_Excerpt_.
The "Numbers" or "Tally" Table: What it is and how it replaces a loop.

  • It looks like your code as written fails if it encounters February 28 in a non leap year. (when I did the rbar approach using a cursor, I found the row it failed at was 2/28/09).

  • Additionally, cutting and pasting your last example into my ssms and running it as is

    --===== Presets

    DECLARE @DateStart DATETIME

    DECLARE @DateEnd DATETIME

    SELECT @DateStart = '2008-01-01 06:00',

    @DateEnd = DATEADD(yy,5,@DateStart)

    --===== Display the shift number and date/times

    SELECT (t.N-1)%3 + 1 AS ShiftNumber,

    DATEADD(hh,8*(t.N-1),@DateStart) AS ShiftStart,

    DATEADD(hh,8*(t.N ),@DateStart) AS ShiftEnd

    FROM dbo.Tally t

    WHERE DATEADD(hh,8*(t.N-1),@DateStart) <= @DateEnd

    resulted in 4335 rows , and the following message:

    Msg 517, Level 16, State 1, Line 9

    Adding a value to a 'datetime' column caused overflow.

(Saved data entries)
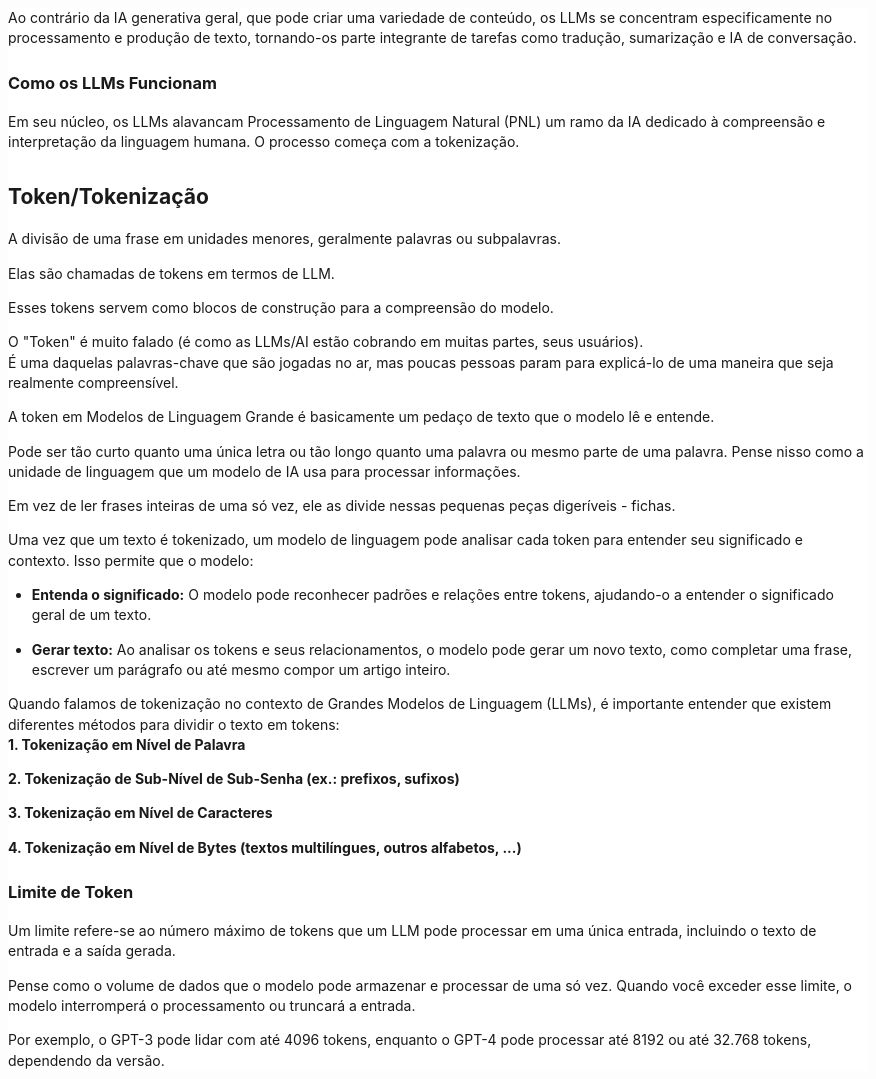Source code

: Ao contrário da IA generativa geral, que pode criar uma variedade de conteúdo, os LLMs se concentram especificamente no processamento e produção de texto, tornando-os parte integrante de tarefas como tradução, sumarização e IA de conversação.

### Como os LLMs Funcionam

Em seu núcleo, os LLMs alavancam Processamento de Linguagem Natural (PNL) um ramo da IA dedicado à compreensão e interpretação da linguagem humana. O processo começa com a tokenização.

## Token/Tokenização

A divisão de uma frase em unidades menores, geralmente palavras ou subpalavras.

Elas são chamadas de tokens em termos de LLM.

Esses tokens servem como blocos de construção para a compreensão do modelo.

O "Token" é muito falado (é como as LLMs/AI estão cobrando em muitas partes, seus usuários).  
É uma daquelas palavras-chave que são jogadas no ar, mas poucas pessoas param para explicá-lo de uma maneira que seja realmente compreensível.

A token em Modelos de Linguagem Grande é basicamente um pedaço de texto que o modelo lê e entende.

Pode ser tão curto quanto uma única letra ou tão longo quanto uma palavra ou mesmo parte de uma palavra. Pense nisso como a unidade de linguagem que um modelo de IA usa para processar informações.

Em vez de ler frases inteiras de uma só vez, ele as divide nessas pequenas peças digeríveis - fichas.

Uma vez que um texto é tokenizado, um modelo de linguagem pode analisar cada token para entender seu significado e contexto. Isso permite que o modelo:

* **Entenda o significado:** O modelo pode reconhecer padrões e relações entre tokens, ajudando-o a entender o significado geral de um texto.
    
* **Gerar texto:** Ao analisar os tokens e seus relacionamentos, o modelo pode gerar um novo texto, como completar uma frase, escrever um parágrafo ou até mesmo compor um artigo inteiro.
    

Quando falamos de tokenização no contexto de Grandes Modelos de Linguagem (LLMs), é importante entender que existem diferentes métodos para dividir o texto em tokens:  
**1\. Tokenização em Nível de Palavra**

**2\. Tokenização de Sub-Nível de Sub-Senha (ex.: prefixos, sufixos)**

**3\. Tokenização em Nível de Caracteres**

**4\. Tokenização em Nível de Bytes (textos multilíngues, outros alfabetos, ...)**

### Limite de Token

Um limite refere-se ao número máximo de tokens que um LLM pode processar em uma única entrada, incluindo o texto de entrada e a saída gerada.

Pense como o volume de dados que o modelo pode armazenar e processar de uma só vez. Quando você exceder esse limite, o modelo interromperá o processamento ou truncará a entrada.

Por exemplo, o GPT-3 pode lidar com até 4096 tokens, enquanto o GPT-4 pode processar até 8192 ou até 32.768 tokens, dependendo da versão.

_What to work on_.
Extract the passage of the forum post on the Tally table that runs from "resulted in 4335" up to and including "column caused overflow.", copying it word for word. You won't need the entries.

_Finished task_.
resulted in 4335 rows , and the following message:

    Msg 517, Level 16, State 1, Line 9

    Adding a value to a 'datetime' column caused overflow.